WORK TASK A: Please list every part of the body where, according to the parole hearing article, Killpack was stabbed.
WORK TASK B: Extend the parole hearing article, picking up after its final sentence.

EXTRACT:
★ ★ ★

Wall doesn't remember the July 5, 2012 attack, he told hearing officer Don Blanchard on Tuesday, because a high dose of the drugs Adderall and Lorazpam had left him in a hazy blackout that night.

The 29-year-old prison inmate said he didn't know Stephen B. Killpack, and didn't know what caused him to become so agitated that he attacked the defense attorney and stabbed him 20 times along his head, cheek, chest and hip. Only after being booked into the Salt Lake County jail that night did he become coherent enough to realize what he had done.

"I really don't remember what I did," Wall said Tuesday during his parole hearing at the Draper prison. "I was really messed up. I know I did what I did, and that's why I pleaded guilty."

Blanchard said that even today, there were "some perplexing things" about the accounts from that night, when Killpack found Wall in his Salt Lake City home, located at the corner of 1200 East and 200 South, taking down pictures from the wall and disconnecting computer wires.

Wall said Tuesday that he had never met Killpack before — and didn't know that he was a lawyer — but had simply gone inside the Salt Lake City home because, while in his drug-induced state, he saw a side door that was open.

Blanchard said reports indicate that after Killpack found Wall inside his home, he asked for the intruder's identity, a family member's phone number and his attorney's phone number. Killpack called Wall's mother, leaving a voicemail on her work phone that she would find hours later when she went to her office.

But for some reason, Wall became agitated after Killpack called his mother, and attacked the defense attorney. Wall couldn't answer why he stabbed the man so many times.

★ ★ ★

RAW DATA:

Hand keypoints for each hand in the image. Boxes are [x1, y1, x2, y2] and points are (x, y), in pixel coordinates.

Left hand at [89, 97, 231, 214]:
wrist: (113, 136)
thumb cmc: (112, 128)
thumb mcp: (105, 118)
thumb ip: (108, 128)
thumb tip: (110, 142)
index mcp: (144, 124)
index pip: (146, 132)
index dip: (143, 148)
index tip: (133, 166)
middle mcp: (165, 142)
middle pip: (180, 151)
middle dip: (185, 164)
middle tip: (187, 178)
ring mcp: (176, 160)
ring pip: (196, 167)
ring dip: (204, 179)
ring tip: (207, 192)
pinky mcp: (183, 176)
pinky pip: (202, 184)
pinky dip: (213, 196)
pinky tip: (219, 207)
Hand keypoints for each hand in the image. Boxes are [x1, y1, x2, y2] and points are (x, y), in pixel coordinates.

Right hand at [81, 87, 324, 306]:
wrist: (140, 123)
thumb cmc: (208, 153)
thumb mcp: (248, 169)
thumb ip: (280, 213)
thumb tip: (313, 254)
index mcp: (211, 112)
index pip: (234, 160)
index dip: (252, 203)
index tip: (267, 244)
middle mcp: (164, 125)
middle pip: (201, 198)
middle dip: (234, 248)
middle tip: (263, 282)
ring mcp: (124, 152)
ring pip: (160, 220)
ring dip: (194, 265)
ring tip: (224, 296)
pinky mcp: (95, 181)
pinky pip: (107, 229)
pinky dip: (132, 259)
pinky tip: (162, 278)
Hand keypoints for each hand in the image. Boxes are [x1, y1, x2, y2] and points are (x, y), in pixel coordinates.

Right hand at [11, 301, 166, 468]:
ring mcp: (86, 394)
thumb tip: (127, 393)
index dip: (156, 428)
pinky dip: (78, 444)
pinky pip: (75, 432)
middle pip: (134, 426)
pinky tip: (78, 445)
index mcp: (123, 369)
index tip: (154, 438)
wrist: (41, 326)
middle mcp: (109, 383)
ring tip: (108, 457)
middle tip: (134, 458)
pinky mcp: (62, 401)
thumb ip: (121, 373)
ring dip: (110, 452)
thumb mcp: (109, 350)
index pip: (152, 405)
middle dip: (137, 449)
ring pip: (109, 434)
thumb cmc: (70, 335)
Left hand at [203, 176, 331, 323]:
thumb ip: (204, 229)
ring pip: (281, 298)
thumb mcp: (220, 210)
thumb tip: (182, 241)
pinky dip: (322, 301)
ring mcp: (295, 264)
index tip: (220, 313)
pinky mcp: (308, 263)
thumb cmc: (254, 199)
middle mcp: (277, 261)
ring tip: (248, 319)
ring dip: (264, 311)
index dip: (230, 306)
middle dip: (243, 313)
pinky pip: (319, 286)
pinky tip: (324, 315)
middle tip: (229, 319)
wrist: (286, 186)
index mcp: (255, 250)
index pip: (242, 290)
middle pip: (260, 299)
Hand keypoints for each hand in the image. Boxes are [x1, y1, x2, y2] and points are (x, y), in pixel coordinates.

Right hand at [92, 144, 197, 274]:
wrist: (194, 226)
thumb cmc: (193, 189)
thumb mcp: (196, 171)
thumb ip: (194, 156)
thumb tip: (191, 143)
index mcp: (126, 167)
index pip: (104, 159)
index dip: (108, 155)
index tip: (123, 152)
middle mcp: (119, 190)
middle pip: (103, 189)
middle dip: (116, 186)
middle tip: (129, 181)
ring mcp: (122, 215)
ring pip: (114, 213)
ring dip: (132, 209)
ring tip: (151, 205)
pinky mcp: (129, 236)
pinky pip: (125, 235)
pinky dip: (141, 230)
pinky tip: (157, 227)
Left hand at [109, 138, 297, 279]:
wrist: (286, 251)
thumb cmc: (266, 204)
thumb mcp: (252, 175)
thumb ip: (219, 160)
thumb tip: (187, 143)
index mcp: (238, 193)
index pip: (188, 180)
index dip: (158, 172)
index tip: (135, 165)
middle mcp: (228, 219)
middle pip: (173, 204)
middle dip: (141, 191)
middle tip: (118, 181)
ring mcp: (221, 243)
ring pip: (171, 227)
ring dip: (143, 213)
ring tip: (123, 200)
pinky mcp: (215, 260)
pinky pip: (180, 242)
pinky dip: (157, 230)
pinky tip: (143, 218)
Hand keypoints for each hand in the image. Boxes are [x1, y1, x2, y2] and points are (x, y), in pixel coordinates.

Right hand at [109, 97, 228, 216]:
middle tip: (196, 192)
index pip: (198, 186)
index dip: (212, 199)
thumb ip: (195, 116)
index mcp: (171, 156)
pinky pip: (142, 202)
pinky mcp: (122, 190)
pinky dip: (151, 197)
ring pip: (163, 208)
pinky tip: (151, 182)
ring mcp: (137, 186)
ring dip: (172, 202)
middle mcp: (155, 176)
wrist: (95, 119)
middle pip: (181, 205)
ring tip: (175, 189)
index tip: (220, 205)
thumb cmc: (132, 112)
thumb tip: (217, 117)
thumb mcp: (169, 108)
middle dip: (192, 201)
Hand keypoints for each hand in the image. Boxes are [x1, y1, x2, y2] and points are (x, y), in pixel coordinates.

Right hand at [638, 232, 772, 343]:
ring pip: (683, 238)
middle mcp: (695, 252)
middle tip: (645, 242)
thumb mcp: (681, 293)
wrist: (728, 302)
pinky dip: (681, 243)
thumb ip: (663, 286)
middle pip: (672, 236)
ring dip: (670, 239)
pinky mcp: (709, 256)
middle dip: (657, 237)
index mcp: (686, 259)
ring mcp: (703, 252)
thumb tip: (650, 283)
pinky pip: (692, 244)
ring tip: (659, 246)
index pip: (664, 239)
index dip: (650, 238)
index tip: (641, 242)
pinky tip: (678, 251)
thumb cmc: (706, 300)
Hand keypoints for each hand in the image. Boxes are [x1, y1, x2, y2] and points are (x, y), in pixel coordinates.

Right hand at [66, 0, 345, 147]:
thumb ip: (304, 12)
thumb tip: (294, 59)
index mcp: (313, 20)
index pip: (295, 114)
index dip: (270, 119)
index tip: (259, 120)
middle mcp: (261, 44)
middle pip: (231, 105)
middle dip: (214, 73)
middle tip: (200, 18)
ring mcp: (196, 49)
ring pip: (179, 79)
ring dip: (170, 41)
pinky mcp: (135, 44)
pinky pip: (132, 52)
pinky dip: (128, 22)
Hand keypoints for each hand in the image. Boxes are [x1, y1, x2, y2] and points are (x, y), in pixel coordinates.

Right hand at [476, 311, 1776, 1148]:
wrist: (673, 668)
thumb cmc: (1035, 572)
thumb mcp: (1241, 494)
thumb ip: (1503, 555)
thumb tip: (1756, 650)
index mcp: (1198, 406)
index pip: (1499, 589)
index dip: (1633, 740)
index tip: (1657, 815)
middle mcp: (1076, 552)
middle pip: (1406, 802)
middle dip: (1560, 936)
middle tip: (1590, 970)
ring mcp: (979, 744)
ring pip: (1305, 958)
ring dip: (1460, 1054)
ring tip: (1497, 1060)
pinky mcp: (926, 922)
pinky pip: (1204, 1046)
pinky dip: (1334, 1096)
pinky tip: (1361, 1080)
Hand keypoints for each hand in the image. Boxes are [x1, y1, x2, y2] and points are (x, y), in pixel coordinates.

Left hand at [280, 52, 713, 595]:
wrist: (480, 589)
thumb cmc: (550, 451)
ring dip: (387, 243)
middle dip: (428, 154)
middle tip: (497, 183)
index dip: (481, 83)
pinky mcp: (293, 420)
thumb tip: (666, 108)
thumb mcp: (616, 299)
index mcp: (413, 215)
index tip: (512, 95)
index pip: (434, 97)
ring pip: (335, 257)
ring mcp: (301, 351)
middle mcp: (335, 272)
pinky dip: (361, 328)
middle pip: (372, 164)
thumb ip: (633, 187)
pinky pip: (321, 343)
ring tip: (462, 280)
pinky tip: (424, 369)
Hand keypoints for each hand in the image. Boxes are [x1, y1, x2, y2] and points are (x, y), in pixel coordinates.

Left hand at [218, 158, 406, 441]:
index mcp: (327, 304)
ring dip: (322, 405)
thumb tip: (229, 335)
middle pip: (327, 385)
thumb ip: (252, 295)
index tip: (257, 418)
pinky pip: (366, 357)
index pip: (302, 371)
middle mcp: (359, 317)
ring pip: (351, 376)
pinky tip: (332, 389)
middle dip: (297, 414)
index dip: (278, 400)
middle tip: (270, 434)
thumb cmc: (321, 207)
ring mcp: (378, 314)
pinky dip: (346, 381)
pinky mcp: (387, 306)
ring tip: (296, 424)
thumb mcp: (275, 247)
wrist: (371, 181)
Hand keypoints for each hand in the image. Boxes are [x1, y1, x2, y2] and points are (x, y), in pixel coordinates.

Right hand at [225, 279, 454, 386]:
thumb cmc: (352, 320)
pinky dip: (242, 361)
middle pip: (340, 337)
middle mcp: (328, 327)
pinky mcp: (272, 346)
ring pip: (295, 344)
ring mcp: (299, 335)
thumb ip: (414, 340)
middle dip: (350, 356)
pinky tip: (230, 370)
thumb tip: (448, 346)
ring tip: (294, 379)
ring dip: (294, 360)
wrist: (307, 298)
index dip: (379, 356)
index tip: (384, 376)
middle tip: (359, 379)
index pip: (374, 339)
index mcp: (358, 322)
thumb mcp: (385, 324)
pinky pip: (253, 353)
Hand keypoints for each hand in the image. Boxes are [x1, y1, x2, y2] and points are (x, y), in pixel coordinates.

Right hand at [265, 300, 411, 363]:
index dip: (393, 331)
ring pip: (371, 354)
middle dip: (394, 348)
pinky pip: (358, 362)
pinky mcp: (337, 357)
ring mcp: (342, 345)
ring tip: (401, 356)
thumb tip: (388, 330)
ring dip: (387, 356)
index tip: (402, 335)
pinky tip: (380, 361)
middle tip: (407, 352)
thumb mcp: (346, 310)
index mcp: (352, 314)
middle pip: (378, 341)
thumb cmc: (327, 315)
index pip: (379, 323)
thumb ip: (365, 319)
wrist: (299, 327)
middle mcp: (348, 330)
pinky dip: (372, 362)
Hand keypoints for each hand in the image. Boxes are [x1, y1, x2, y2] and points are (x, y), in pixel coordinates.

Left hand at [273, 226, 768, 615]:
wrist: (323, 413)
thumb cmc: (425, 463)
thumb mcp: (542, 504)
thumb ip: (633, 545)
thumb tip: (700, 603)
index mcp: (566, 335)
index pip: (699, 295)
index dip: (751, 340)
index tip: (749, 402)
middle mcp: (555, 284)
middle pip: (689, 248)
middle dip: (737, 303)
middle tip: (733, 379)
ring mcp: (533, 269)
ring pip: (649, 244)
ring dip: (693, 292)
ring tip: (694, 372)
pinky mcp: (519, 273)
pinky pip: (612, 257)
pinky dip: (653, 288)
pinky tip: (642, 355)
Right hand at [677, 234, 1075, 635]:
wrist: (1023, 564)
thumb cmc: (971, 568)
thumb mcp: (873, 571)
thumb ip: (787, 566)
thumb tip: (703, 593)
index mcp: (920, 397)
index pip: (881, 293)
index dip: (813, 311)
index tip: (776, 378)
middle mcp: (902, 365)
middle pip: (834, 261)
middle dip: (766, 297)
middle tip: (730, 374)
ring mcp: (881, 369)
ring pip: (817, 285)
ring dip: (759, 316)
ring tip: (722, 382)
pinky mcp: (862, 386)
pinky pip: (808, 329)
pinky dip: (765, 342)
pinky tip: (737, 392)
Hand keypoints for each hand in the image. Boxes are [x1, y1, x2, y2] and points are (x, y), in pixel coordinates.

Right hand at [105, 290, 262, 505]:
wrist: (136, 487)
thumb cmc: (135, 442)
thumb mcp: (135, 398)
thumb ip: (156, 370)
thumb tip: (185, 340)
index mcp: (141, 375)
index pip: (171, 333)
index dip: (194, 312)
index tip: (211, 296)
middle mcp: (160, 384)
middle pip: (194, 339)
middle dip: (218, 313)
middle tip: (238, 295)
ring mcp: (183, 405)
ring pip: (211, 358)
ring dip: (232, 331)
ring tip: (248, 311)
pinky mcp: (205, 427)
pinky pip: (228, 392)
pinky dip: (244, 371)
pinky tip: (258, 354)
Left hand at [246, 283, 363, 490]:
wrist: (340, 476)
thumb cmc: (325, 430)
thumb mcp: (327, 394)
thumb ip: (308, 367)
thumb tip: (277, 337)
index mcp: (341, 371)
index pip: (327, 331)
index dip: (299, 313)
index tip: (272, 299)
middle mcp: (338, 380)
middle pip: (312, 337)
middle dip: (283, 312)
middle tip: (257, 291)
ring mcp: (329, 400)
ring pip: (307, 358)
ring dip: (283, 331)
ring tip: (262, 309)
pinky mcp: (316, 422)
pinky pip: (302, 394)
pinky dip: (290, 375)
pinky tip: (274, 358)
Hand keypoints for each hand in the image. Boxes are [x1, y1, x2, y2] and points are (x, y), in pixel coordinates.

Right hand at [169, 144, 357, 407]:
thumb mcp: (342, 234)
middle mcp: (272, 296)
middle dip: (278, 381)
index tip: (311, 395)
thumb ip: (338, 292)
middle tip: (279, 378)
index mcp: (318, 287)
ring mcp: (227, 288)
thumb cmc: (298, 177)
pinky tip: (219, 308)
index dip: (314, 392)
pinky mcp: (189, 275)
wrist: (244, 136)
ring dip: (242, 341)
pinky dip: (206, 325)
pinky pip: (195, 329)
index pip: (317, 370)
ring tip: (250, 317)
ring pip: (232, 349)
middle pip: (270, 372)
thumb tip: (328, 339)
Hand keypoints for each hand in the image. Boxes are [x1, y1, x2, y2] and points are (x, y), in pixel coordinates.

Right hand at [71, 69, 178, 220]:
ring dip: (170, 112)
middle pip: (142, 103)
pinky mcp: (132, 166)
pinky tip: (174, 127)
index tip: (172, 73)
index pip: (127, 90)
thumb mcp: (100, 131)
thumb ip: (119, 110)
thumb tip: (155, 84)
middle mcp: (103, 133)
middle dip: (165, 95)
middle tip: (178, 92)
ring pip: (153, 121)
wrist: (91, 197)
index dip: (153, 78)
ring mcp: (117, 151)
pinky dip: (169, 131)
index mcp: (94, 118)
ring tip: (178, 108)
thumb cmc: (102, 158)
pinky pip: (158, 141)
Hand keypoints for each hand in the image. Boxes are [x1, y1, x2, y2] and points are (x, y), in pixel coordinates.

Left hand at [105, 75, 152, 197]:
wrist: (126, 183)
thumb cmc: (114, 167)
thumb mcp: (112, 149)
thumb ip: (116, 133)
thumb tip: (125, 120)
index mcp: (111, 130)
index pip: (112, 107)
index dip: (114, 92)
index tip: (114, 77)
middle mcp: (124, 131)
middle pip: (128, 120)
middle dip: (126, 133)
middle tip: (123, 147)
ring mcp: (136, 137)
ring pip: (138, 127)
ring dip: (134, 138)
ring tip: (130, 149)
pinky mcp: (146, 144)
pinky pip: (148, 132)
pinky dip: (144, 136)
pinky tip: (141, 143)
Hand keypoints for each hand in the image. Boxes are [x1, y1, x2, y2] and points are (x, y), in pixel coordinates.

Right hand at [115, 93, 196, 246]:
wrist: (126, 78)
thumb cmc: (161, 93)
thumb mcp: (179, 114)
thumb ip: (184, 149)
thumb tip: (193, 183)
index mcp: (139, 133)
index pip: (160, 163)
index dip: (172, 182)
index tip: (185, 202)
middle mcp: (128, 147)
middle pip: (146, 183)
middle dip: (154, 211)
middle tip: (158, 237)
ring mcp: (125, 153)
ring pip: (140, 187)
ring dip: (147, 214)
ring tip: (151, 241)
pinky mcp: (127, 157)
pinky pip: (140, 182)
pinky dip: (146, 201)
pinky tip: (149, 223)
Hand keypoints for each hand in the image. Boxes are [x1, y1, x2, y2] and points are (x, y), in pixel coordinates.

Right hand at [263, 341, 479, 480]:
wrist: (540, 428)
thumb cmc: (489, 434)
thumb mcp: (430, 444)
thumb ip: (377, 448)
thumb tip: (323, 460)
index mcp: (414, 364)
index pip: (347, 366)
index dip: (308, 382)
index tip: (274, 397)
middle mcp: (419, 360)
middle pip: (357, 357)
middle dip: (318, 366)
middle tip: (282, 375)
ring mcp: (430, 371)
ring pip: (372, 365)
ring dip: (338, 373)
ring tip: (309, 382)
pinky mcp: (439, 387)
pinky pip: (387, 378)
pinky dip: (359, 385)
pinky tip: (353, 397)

★ ★ ★

TASK RESPONSE A: Head, cheek, chest, hip

TASK RESPONSE B:
"I wish, sir, that I could tell you," Wall told Blanchard. "It's something I wonder about daily."

Wall was sentenced in September to two consecutive two to 20 year prison sentences, after he pleaded guilty in 3rd District Court to second-degree felony counts of aggravated assault resulting in serious bodily injury and burglary.

Blanchard told Wall that parole guidelines recommend he be released in 2018, but the final decision will depend upon the parole board. Wall asked that he be sent to Odyssey House — a drug rehabilitation program ­ — rather than be put on parole and released directly back into society.

"I feel I need to do time," Wall told Blanchard. "My crimes, there's no excuse for them. They're horrendous. I wish I could give a reason why."

Killpack, 64, did not attend Wall's hearing Tuesday. Blanchard said that beyond acknowledging his injuries and the $37,000 worth of treatment he had to receive to recover from the wounds, Killpack has had no contact with the parole board, nor has he asked for a specific prison term length.